Another player whom the coaches planned to use in a versatile manner is linebacker Clay Matthews. However, McCarthy said that injuries affected the coaching staff’s original goals for him:
Clay Matthews obviously was hampered by his injuries. He missed games with the hamstring, and he fought through the shoulder injury, which we know was a serious injury. This inside linebacker-outside linebacker deal, I don’t know why we have to put him in a place. If you watch the games, you’ll see we move him around ... if he didn’t have the injuries, you would have seen him move around a lot more this year.
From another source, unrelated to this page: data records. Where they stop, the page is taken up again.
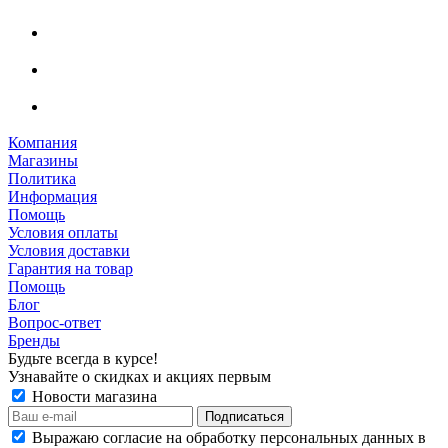
Компания
Магазины
Политика
Информация
Помощь
Условия оплаты
Условия доставки
Гарантия на товар
Помощь
Блог
Вопрос-ответ
Бренды
Будьте всегда в курсе!
Узнавайте о скидках и акциях первым
Новости магазина
Выражаю согласие на обработку персональных данных в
He plays both, he plays the rover position, he plays inside, he plays outside ... we need to move him around.
While McCarthy is accurate that there were games in which Matthews was moved around quite a bit, there was a series of contests in which he played essentially a pass-rush only role, and even then only on the left side due to his bad shoulder. The bet here is that Matthews splits his time closer to 50/50 inside and outside in 2017 if he gets through much of the season healthy.
One of the final things that McCarthy discussed was topics that he plans to emphasize and focus on throughout spring practices:
There’s not one answer to the question. We need to play better defense. We’ll break that down. If you throw a statistic at it, let’s say pass defense: we’ll spend more time in the pass defense in OTAs. We’ve made that decision already. We may not run the ball until July. That’s what this time of year is for.
He also went on to acknowledge that the run defense was greatly improved, but that the coaches cannot simply ignore a successful phase of the game and solely work on those that struggle.
As usual, McCarthy is taking a high-level and long-term view to this season and its final result (as most members of the Packers organization do in all situations). We’ll find out in September if that approach begins to pay off next season.